Gehört man zur Fraktion der Erbsenzähler, kann man nicht umhin zu bemerken, dass Anitas Schulkamerad Huber innerhalb von 13 Seiten zweimal den Vornamen wechselt: Auf Seite 95 heißt er Karl, auf Seite 103 Kurt und auf den Seiten 106 und 107 Klaus. Es ist zweifelsfrei jedes Mal dieselbe Person gemeint. Da ist dem Lektorat/Korrektorat etwas durch die Lappen gegangen.
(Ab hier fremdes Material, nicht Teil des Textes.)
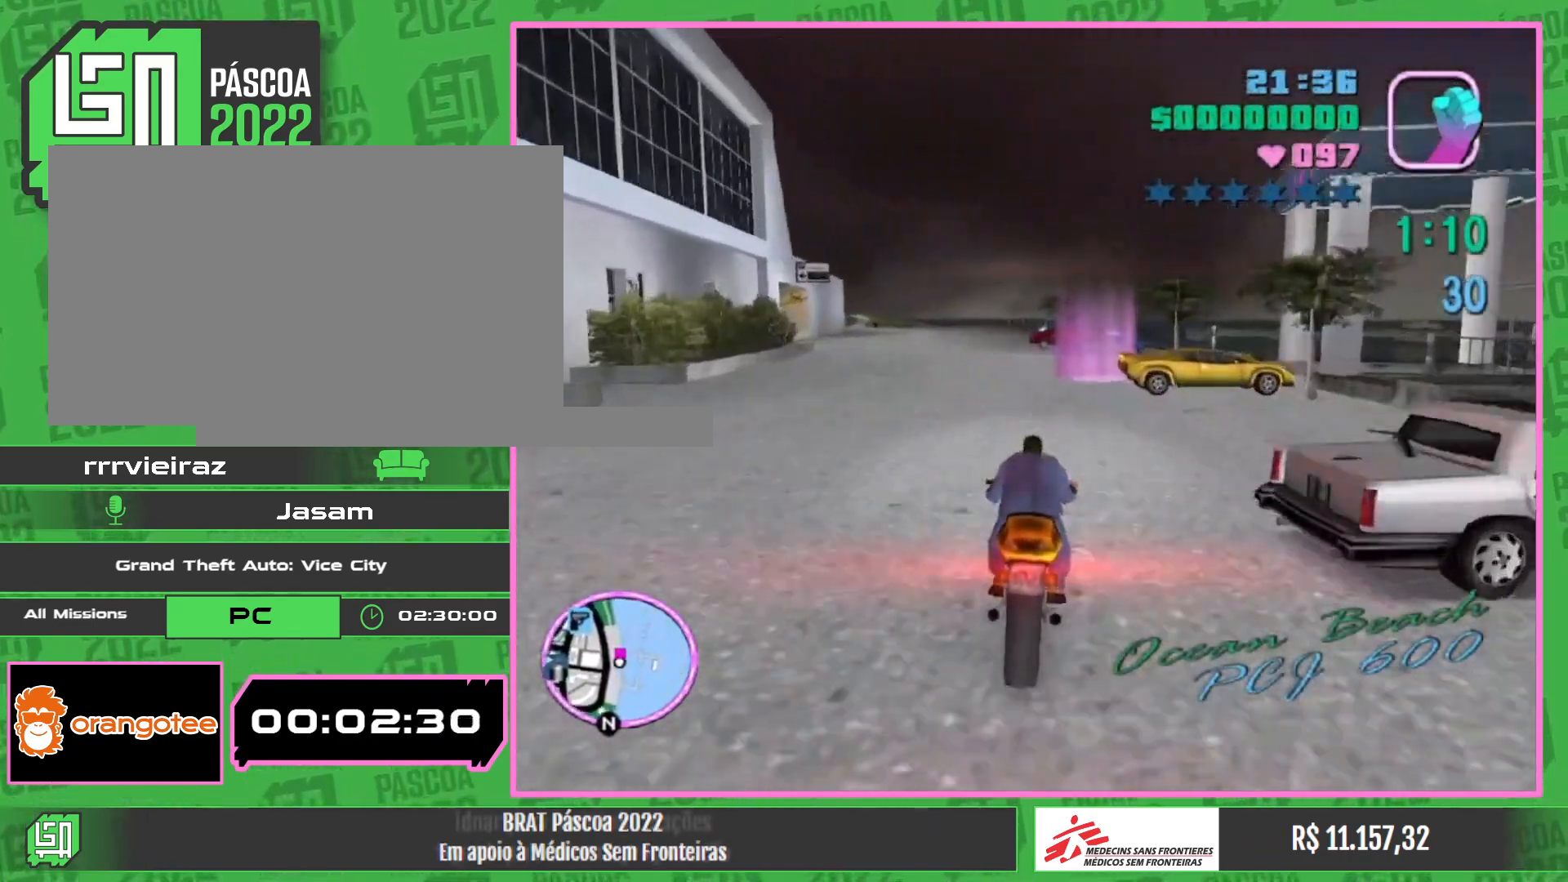
{"keys": [], "mouse": [], "events": []}
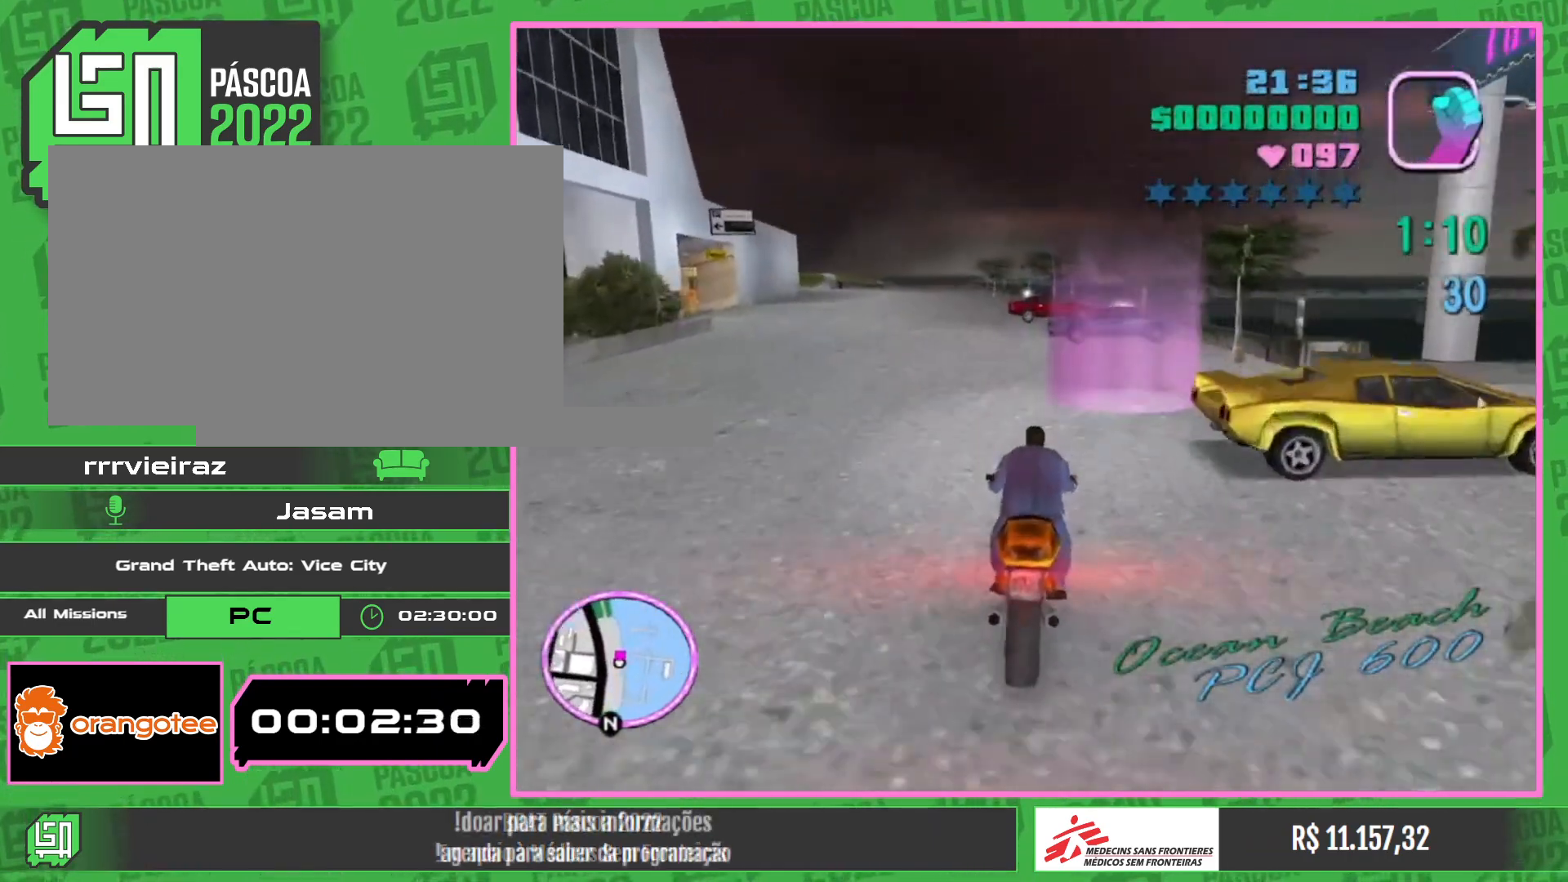
{"keys": [], "mouse": [], "events": []}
Okay, das ist kein Drama! Die schrullige Frau Maier ist klasse, und Jessica Kremser kann sie gern zu einer Serienheldin machen. Wenn Frank und Elfriede ihr ein bisschen zur Seite stehen, wird sie sicher noch einige knifflige Fälle lösen. Und vielleicht verrät sie uns ja irgendwann noch ihren Vornamen.
Die Autorin
Jessica Kremser wurde 1976 in Traunstein geboren und wuchs am Chiemsee auf. Nach dem Studium der englischen und italienischen Literatur und Theaterwissenschaften zog es sie in die bayerische Hauptstadt, wo sie als Redakteurin für verschiedene Zeitschriften schreibt. »Frau Maier fischt im Trüben« ist ihr Debüt als Kriminalschriftstellerin.
Rezensent: Edith Nebel
EdithNebel@aol.com
http://www.boxmail.de
Nachtrag:
Der Pendragon-Verlag hat mich darüber informiert, dass die Sache mit dem „Karl/Kurt/Klaus“ in der zweiten Auflage korrigiert wurde.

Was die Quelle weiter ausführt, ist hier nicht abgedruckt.